Il y a d’autres facteurs à considérer dans l’évaluation du fractionnement du revenu de pension. Carole Vincent, Suzie Saint-Cerny et Luc Godbout soulèvent l’enjeu de l’équité fiscale, alors que seuls les contribuables de moins de 65 ans qui ont un régime de pension agréé ont accès au fractionnement. C’est injuste pour une partie des contribuables.

Par ailleurs, le fractionnement est un outil simple en soi, mais complexe dans la réalité puisqu’il entre en interaction avec d’autres mesures fiscales. Ainsi, selon l’étude de la Chaire, certaines personnes ne se rendent pas compte que leur utilisation du fractionnement les désavantage, alors que d’autres se privent d'une mesure qui pourrait leur être bénéfique.

Cela dit, les auteurs de la Chaire en fiscalité et en finances publiques considèrent qu’il faudrait apporter des modifications à ce fractionnement et non l’annuler.
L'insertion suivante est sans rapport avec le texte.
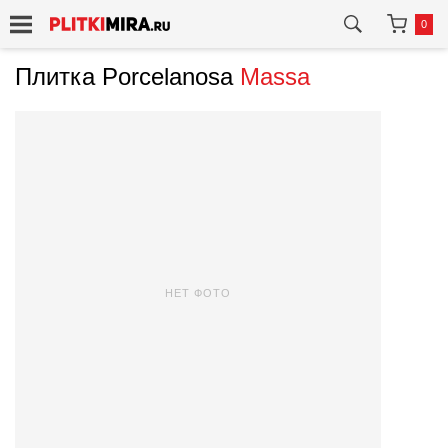
0
Плитка Porcelanosa
Massa
НЕТ ФОТО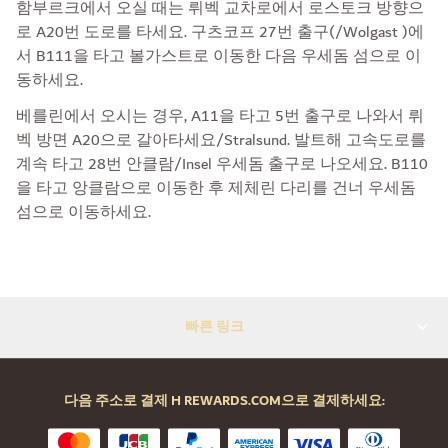
함부르크에서 오실 때는 뤼벡 교차로에서 로스토크 방향으
로 A20번 도로를 타세요. 구츠코프 27번 출구(/Wolgast )에
서 B111을 타고 볼가스트로 이동한 다음 우세돔 섬으로 이
동하세요.
베를린에서 오시는 경우, A11을 타고 5번 출구로 나와서 뤼
벡 방면 A20으로 갈아타세요/Stralsund. 발트해 고속도로를
계속 타고 28번 안클람/Insel 우세돔 출구로 나오세요. B110
을 타고 앙클람으로 이동한 후 제체린 다리를 건너 우세돔
섬으로 이동하세요.
빠른 링크
다음 주소로 결제 H REWARDS.COM으로 결제하세요: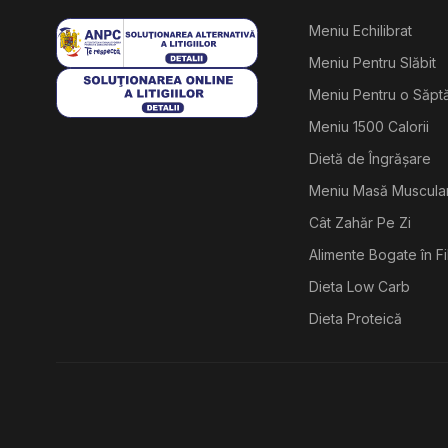
Meniu Echilibrat
Meniu Pentru Slăbit
Meniu Pentru o Săp
Meniu 1500 Calorii
Dietă de Îngrășare
Meniu Masă Muscula
Cât Zahăr Pe Zi
Alimente Bogate în F
Dieta Low Carb
Dieta Proteică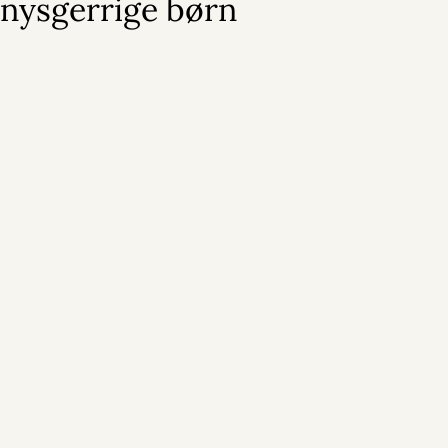
nysgerrige børn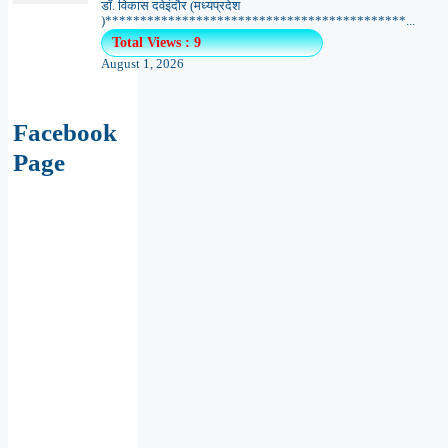
डॉ. विकास दवेइंदौर (मध्यप्रदेश
)*******************************************...
Total Views : 9
August 1, 2026
Facebook
Page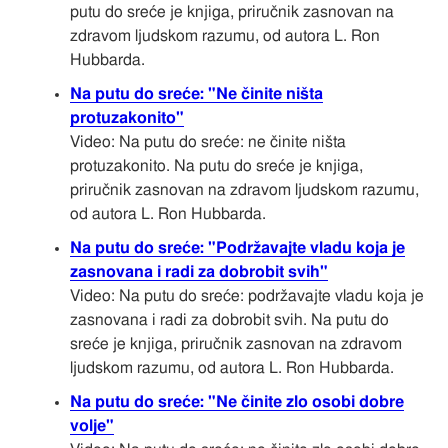
putu do sreće je knjiga, priručnik zasnovan na
zdravom ljudskom razumu, od autora L. Ron
Hubbarda.
Na putu do sreće: "Ne činite ništa
protuzakonito"
Video: Na putu do sreće: ne činite ništa
protuzakonito. Na putu do sreće je knjiga,
priručnik zasnovan na zdravom ljudskom razumu,
od autora L. Ron Hubbarda.
Na putu do sreće: "Podržavajte vladu koja je
zasnovana i radi za dobrobit svih"
Video: Na putu do sreće: podržavajte vladu koja je
zasnovana i radi za dobrobit svih. Na putu do
sreće je knjiga, priručnik zasnovan na zdravom
ljudskom razumu, od autora L. Ron Hubbarda.
Na putu do sreće: "Ne činite zlo osobi dobre
volje"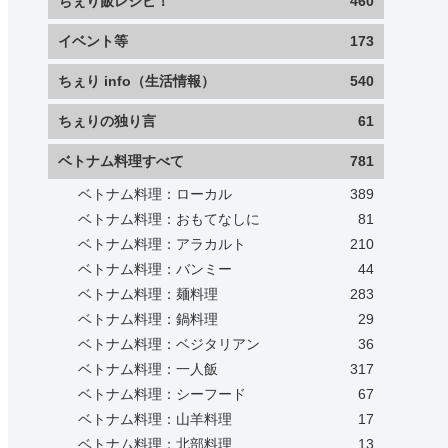
ちぇり飯レシピ！
460
イベント等
173
ちぇり info（生活情報）
540
ちぇりの独り言
61
ベトナム料理すべて
781
ベトナム料理：ローカル
389
ベトナム料理：おもてなしに
81
ベトナム料理：アラカルト
210
ベトナム料理：バンミー
44
ベトナム料理：麺料理
283
ベトナム料理：鍋料理
29
ベトナム料理：ベジタリアン
36
ベトナム料理：一人飯
317
ベトナム料理：シーフード
67
ベトナム料理：山羊料理
17
ベトナム料理：北部料理
13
Il faut continuer de faire en sorte que les retraités puissent « conserver une plus grande part de leur revenu », écrivent-ils, mais il faut éviter d’encourager la « retraite hâtive ». Il faut aussi réduire l’iniquité fiscale entre contribuables, soulignent-ils.

La Chaire propose que le gouvernement fédéral ne rende accessible le fractionnement du revenu de pension qu’aux personnes de 65 ans et plus, comme c’est le cas au Québec depuis 2014. Il est aussi suggéré de limiter à 25 000 $ le montant qu’on peut transférer en revenu de pension à son conjoint.
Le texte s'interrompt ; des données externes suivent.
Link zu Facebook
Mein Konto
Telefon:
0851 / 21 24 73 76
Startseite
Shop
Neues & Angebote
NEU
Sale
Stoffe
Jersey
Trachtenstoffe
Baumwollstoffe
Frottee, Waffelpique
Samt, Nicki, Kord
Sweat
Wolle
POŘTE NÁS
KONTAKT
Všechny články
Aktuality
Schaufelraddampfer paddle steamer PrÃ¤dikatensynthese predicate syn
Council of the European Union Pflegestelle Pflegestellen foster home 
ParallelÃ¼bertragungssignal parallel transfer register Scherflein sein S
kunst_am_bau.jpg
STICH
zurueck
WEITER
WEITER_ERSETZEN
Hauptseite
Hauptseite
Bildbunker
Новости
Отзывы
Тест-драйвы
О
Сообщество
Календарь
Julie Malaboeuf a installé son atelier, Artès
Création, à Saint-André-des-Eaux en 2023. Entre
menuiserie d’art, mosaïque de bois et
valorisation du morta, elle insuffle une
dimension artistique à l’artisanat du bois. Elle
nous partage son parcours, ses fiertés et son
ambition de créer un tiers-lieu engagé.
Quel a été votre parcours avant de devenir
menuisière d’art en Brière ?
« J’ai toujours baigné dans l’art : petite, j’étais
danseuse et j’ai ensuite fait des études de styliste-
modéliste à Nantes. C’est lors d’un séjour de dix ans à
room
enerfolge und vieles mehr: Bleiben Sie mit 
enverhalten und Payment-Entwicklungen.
« Étant donné qu’il est permis de transférer jusqu’à 50 % du revenu de pension, affirment les auteurs, la limite n’affecterait que ceux et celles qui ont un revenu de pension admissible au fractionnement supérieur à 50 000 $. » Il faut dire aussi que 91 % des déductions sont inférieures à 25 000 $, ce qui veut dire que moins de 10 % des ménages seraient touchés par cette limitation.
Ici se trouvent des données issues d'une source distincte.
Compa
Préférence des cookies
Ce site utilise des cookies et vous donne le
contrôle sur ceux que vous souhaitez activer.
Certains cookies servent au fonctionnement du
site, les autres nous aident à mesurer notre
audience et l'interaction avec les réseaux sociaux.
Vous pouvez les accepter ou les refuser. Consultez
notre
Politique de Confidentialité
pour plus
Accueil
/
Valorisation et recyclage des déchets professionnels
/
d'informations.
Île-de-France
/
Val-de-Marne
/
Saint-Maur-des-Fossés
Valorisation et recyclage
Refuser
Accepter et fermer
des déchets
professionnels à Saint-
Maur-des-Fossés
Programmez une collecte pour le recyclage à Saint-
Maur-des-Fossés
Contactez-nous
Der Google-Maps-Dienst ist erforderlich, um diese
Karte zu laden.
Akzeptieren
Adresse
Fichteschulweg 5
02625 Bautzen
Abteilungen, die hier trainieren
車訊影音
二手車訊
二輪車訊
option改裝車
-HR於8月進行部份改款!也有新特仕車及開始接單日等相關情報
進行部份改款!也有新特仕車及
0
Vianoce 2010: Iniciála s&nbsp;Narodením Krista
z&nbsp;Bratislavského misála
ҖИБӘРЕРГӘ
Ainsi, ces deux mesures auraient permis au gouvernement du Canada d’économiser près de 500 millions de dollars en 2017, soit 33 % du coût du programme de fractionnement du revenu de pension.

Un crédit d’impôt à la place du fractionnement?

La Chaire propose par ailleurs l’idée de transformer le programme de fractionnement en un crédit d’impôt non remboursable. Une telle formule permettrait de plafonner le montant maximal à transférer, de plafonner aussi l’économie d’impôt ainsi que d’éviter d’interagir avec d’autres crédits et prestations. Les provinces auraient le choix d’offrir ou non une mesure semblable.

Selon les auteurs, passer à un crédit d’impôt non remboursable « permettrait de continuer à offrir des économies d’impôts aux ménages de retraités sans interférer avec d’autres mesures » comme la sécurité de la vieillesse, le crédit d’impôt pour revenu de pension ou encore le crédit ou le montant en raison de l’âge. Ce mécanisme, disent-ils, serait plus simple et moins coûteux pour le gouvernement.